=== SOURCE MATERIAL ===
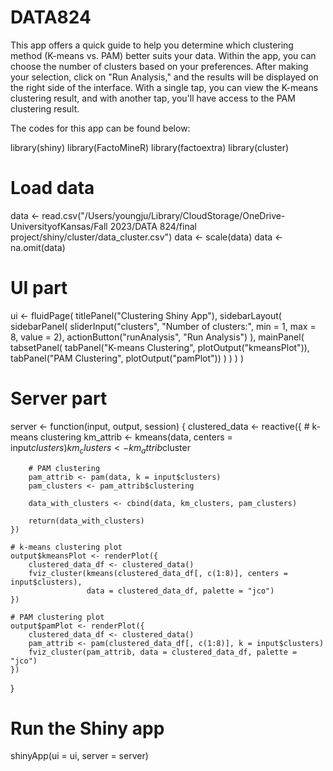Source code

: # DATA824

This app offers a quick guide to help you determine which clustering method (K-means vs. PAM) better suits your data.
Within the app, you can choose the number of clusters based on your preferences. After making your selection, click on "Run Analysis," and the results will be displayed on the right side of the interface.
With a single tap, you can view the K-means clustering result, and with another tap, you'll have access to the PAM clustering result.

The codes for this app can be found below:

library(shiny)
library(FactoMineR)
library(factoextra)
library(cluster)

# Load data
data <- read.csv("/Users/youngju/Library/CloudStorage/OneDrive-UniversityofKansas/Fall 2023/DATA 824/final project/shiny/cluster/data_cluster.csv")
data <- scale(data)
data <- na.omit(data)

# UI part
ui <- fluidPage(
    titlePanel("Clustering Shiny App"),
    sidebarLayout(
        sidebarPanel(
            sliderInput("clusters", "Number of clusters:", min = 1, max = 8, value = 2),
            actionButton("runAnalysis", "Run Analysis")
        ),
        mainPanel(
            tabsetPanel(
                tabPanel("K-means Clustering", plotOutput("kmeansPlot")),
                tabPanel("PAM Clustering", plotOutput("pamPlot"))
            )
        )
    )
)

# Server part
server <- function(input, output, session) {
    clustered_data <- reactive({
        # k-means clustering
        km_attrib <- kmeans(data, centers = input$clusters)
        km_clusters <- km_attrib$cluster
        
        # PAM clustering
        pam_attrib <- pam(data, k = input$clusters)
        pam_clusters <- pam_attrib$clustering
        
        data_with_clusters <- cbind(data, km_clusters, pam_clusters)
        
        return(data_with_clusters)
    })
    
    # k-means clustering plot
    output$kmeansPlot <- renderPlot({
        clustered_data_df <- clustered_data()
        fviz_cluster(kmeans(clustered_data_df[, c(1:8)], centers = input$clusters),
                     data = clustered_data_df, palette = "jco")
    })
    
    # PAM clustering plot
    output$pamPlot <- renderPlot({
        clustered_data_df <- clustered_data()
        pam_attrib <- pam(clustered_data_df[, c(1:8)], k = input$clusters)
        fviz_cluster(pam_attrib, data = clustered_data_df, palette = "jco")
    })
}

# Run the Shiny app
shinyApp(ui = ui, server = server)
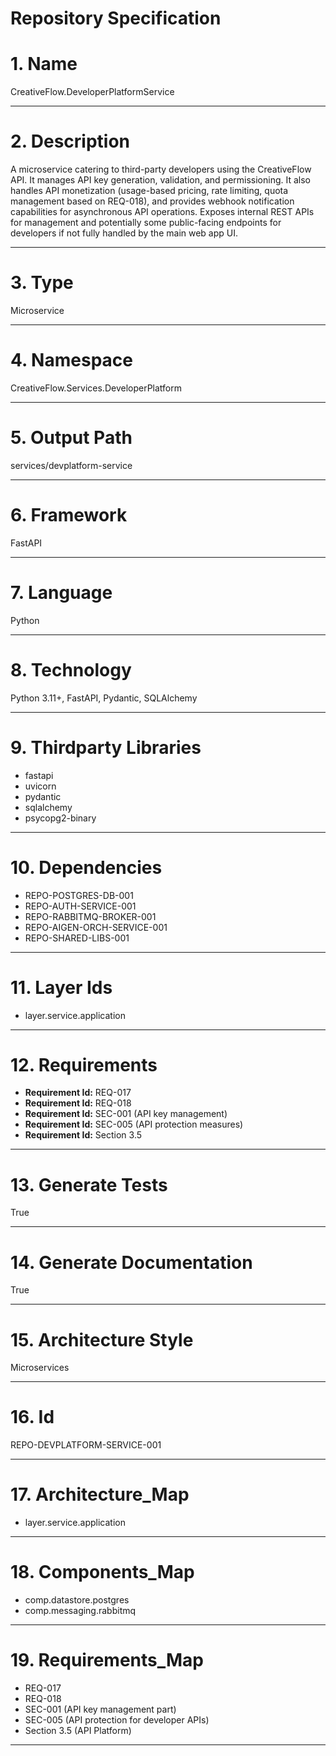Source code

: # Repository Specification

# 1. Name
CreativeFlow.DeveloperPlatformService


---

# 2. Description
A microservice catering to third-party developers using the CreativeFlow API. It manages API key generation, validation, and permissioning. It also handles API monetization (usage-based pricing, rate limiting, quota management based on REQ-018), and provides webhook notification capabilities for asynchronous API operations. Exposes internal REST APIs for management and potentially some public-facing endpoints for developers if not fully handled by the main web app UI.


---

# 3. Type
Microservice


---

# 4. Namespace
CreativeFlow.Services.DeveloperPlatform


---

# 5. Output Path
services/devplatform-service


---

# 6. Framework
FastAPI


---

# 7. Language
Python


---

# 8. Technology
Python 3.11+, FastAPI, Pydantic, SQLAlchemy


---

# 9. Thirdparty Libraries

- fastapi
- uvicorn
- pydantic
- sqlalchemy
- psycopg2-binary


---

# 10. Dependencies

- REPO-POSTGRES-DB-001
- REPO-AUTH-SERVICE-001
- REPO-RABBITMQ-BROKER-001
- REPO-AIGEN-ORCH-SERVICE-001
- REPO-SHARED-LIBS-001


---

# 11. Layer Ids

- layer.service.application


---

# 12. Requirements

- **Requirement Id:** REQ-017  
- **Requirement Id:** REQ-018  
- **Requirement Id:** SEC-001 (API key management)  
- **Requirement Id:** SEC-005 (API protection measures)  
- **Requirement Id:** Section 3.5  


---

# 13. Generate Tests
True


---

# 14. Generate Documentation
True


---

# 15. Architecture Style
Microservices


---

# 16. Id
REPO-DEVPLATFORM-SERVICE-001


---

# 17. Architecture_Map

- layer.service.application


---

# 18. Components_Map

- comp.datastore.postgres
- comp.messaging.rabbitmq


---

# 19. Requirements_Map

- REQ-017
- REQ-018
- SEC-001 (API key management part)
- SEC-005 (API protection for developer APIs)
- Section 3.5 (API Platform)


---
===
• YOUR INSTRUCTIONS: Rewrite every item above so that each occurrence of "Run Analysis" becomes "Start Analysis", with nothing else changed. Omit the pictures from your answer.

• RESULT OF THIS EXERCISE:
Source code

: # DATA824

This app offers a quick guide to help you determine which clustering method (K-means vs. PAM) better suits your data.
Within the app, you can choose the number of clusters based on your preferences. After making your selection, click on "Start Analysis," and the results will be displayed on the right side of the interface.
With a single tap, you can view the K-means clustering result, and with another tap, you'll have access to the PAM clustering result.

The codes for this app can be found below:

library(shiny)
library(FactoMineR)
library(factoextra)
library(cluster)

# Load data
data <- read.csv("/Users/youngju/Library/CloudStorage/OneDrive-UniversityofKansas/Fall 2023/DATA 824/final project/shiny/cluster/data_cluster.csv")
data <- scale(data)
data <- na.omit(data)

# UI part
ui <- fluidPage(
    titlePanel("Clustering Shiny App"),
    sidebarLayout(
        sidebarPanel(
            sliderInput("clusters", "Number of clusters:", min = 1, max = 8, value = 2),
            actionButton("runAnalysis", "Start Analysis")
        ),
        mainPanel(
            tabsetPanel(
                tabPanel("K-means Clustering", plotOutput("kmeansPlot")),
                tabPanel("PAM Clustering", plotOutput("pamPlot"))
            )
        )
    )
)

# Server part
server <- function(input, output, session) {
    clustered_data <- reactive({
        # k-means clustering
        km_attrib <- kmeans(data, centers = input$clusters)
        km_clusters <- km_attrib$cluster
        
        # PAM clustering
        pam_attrib <- pam(data, k = input$clusters)
        pam_clusters <- pam_attrib$clustering
        
        data_with_clusters <- cbind(data, km_clusters, pam_clusters)
        
        return(data_with_clusters)
    })
    
    # k-means clustering plot
    output$kmeansPlot <- renderPlot({
        clustered_data_df <- clustered_data()
        fviz_cluster(kmeans(clustered_data_df[, c(1:8)], centers = input$clusters),
                     data = clustered_data_df, palette = "jco")
    })
    
    # PAM clustering plot
    output$pamPlot <- renderPlot({
        clustered_data_df <- clustered_data()
        pam_attrib <- pam(clustered_data_df[, c(1:8)], k = input$clusters)
        fviz_cluster(pam_attrib, data = clustered_data_df, palette = "jco")
    })
}

# Run the Shiny app
shinyApp(ui = ui, server = server)
Source code

: # Repository Specification

# 1. Name
CreativeFlow.DeveloperPlatformService


---

# 2. Description
A microservice catering to third-party developers using the CreativeFlow API. It manages API key generation, validation, and permissioning. It also handles API monetization (usage-based pricing, rate limiting, quota management based on REQ-018), and provides webhook notification capabilities for asynchronous API operations. Exposes internal REST APIs for management and potentially some public-facing endpoints for developers if not fully handled by the main web app UI.


---

# 3. Type
Microservice


---

# 4. Namespace
CreativeFlow.Services.DeveloperPlatform


---

# 5. Output Path
services/devplatform-service


---

# 6. Framework
FastAPI


---

# 7. Language
Python


---

# 8. Technology
Python 3.11+, FastAPI, Pydantic, SQLAlchemy


---

# 9. Thirdparty Libraries

- fastapi
- uvicorn
- pydantic
- sqlalchemy
- psycopg2-binary


---

# 10. Dependencies

- REPO-POSTGRES-DB-001
- REPO-AUTH-SERVICE-001
- REPO-RABBITMQ-BROKER-001
- REPO-AIGEN-ORCH-SERVICE-001
- REPO-SHARED-LIBS-001


---

# 11. Layer Ids

- layer.service.application


---

# 12. Requirements

- **Requirement Id:** REQ-017  
- **Requirement Id:** REQ-018  
- **Requirement Id:** SEC-001 (API key management)  
- **Requirement Id:** SEC-005 (API protection measures)  
- **Requirement Id:** Section 3.5  


---

# 13. Generate Tests
True


---

# 14. Generate Documentation
True


---

# 15. Architecture Style
Microservices


---

# 16. Id
REPO-DEVPLATFORM-SERVICE-001


---

# 17. Architecture_Map

- layer.service.application


---

# 18. Components_Map

- comp.datastore.postgres
- comp.messaging.rabbitmq


---

# 19. Requirements_Map

- REQ-017
- REQ-018
- SEC-001 (API key management part)
- SEC-005 (API protection for developer APIs)
- Section 3.5 (API Platform)


---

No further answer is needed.